- Source information -

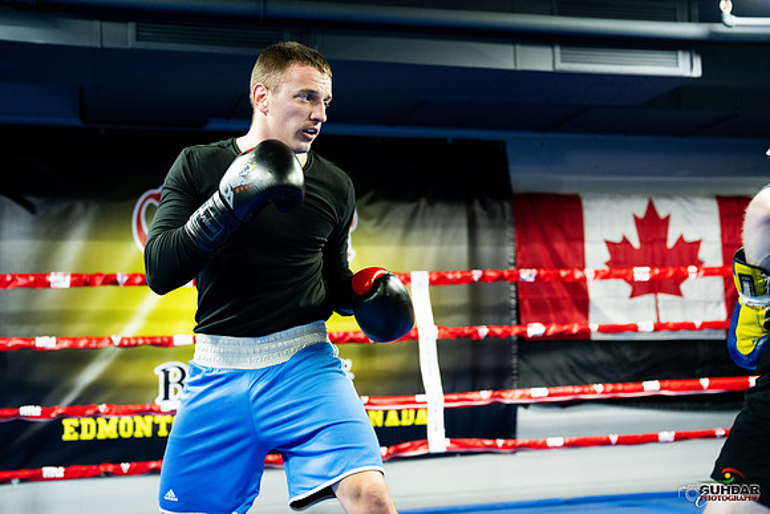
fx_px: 1070
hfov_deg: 39.6
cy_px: 257
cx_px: 385
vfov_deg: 27.0
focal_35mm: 50
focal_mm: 50
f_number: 2.5
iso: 3200
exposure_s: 1/400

- Exercise description -
Copy the entries exactly. No pictures.

- Response area -
fx_px: 1070
hfov_deg: 39.6
cy_px: 257
cx_px: 385
vfov_deg: 27.0
focal_35mm: 50
focal_mm: 50
f_number: 2.5
iso: 3200
exposure_s: 1/400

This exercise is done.